Israeli security officials said that since the start of the year, there had been dozens of attempted kidnappings foiled by security services. Israelis fear that the purpose of the attempt is to force the government into releasing some of the 5,000 security prisoners and detainees in Israeli jails. In recent weeks, dozens of Palestinians have been on a hunger strike to protest Israel's policy of holding hundreds without trial in administrative detention.
"The kidnapping confronts Israel with a complex security test. In the five years since returning to power, Netanyahu hasn't faced many challenges like this," wrote Amos Harel, the military commentator for the Haaretz newspaper. "In an area where Israel enjoyed de facto control, like the West Bank, Netanyahu will prefer a rescue operation to prolonged negotiations.'
Friends of Masters Yiftach and Frenkel, both 16, and Mr. Shaar, 19, said they were making their way home from religious seminaries in the West Bank on Thursday evening. An educator at the settlement high school where two of the youths are enrolled said students saw the three teens get in a car headed for Tel Aviv.

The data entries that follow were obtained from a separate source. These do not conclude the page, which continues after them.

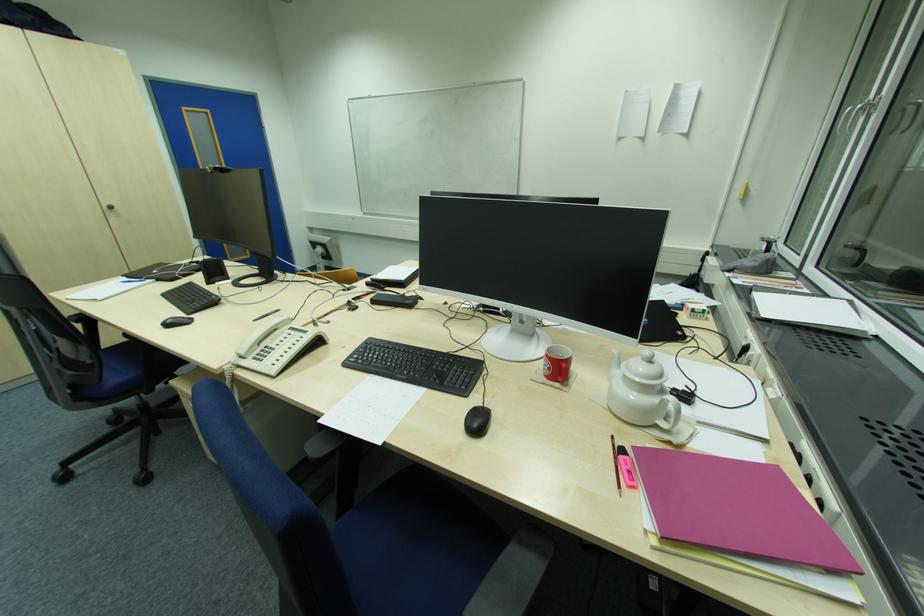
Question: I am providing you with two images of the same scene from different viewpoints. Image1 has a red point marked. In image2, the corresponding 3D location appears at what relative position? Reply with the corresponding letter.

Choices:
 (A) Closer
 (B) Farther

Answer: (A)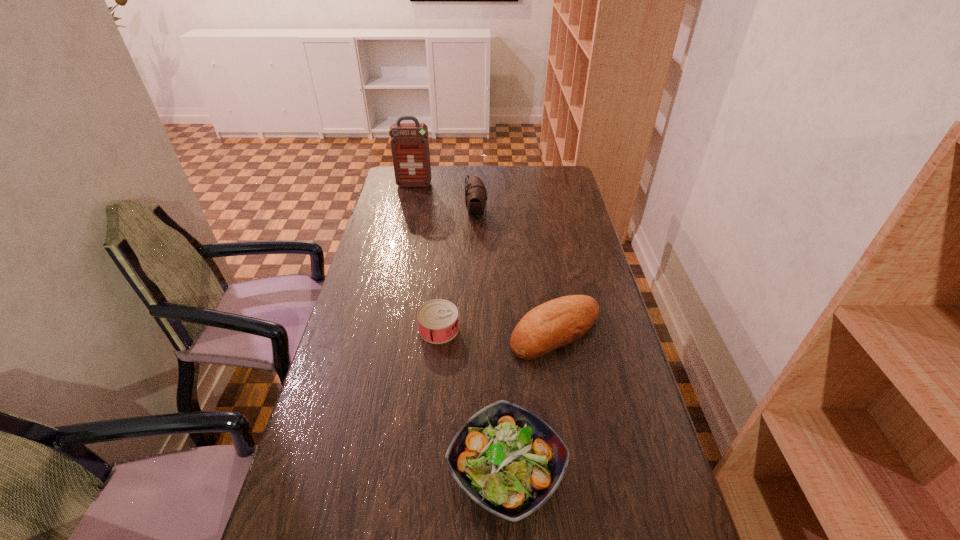
Find the location of a particular element. The height and width of the screenshot is (540, 960). vacant space in between the farthest object and the second tallest object is located at coordinates [x=445, y=199].

Where is `vacant area between the farthest object and the pouch`? The width and height of the screenshot is (960, 540). vacant area between the farthest object and the pouch is located at coordinates (445, 199).

This screenshot has width=960, height=540. I want to click on free space between the bread and the can, so click(x=497, y=330).

Identify the location of vacant region between the bread and the salad plate. The image size is (960, 540). (531, 401).

Where is `vacant space in between the farthest object and the bread`? vacant space in between the farthest object and the bread is located at coordinates (485, 259).

The height and width of the screenshot is (540, 960). I want to click on free area in between the salad plate and the second farthest object, so (492, 342).

This screenshot has height=540, width=960. Identify the location of object that is the fourth closest to the bread. (409, 142).

Locate an element on the screen. object that stands as the third closest to the leftmost object is located at coordinates (561, 321).

Identify the location of blank area in the image that satisfies the following two spatial constraints: 1. on the front side of the can; 2. on the left side of the bread. The width and height of the screenshot is (960, 540). (439, 332).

Large numbers of Israeli forces have been conducting a manhunt for the missing students, going house to house and shutting roads in and around Hebron, a Hamas stronghold in the West Bank. Israeli security forces have also erected checkpoints around the Gaza Strip and limited passage at a Gaza-Israel crossing point for fear the teens might be smuggled into the enclave controlled by Hamas.
The alleged abduction has stirred traumatic memories in Israel of the ordeal of Gilad Shalit, a 19-year-old soldier who was abducted from the Israeli border in 2006 and held in Gaza by Hamas for five years before being released in return for more than 1,000 Palestinian prisoners. The incident also recalled the abduction of Nachshon Wachsman, a soldier kidnapped in central Israel nearly 20 years ago and held in the West Bank by Hamas before being killed in a failed commando raid.
Israeli television showed footage of Israelis at the seminaries where the boys studied holding special prayer services for the boys' safety. In a sign of potential pressure on the government, thousands of Israelis gathered for prayer at the Western Wall plaza in Jerusalem and hundreds in Tel Aviv's Rabin Square. Speaking to the crowd in Tel Aviv, Former chief Rabbi Yisrael Lau said, "Don't wait, God forbid, like with Gilad Shalit."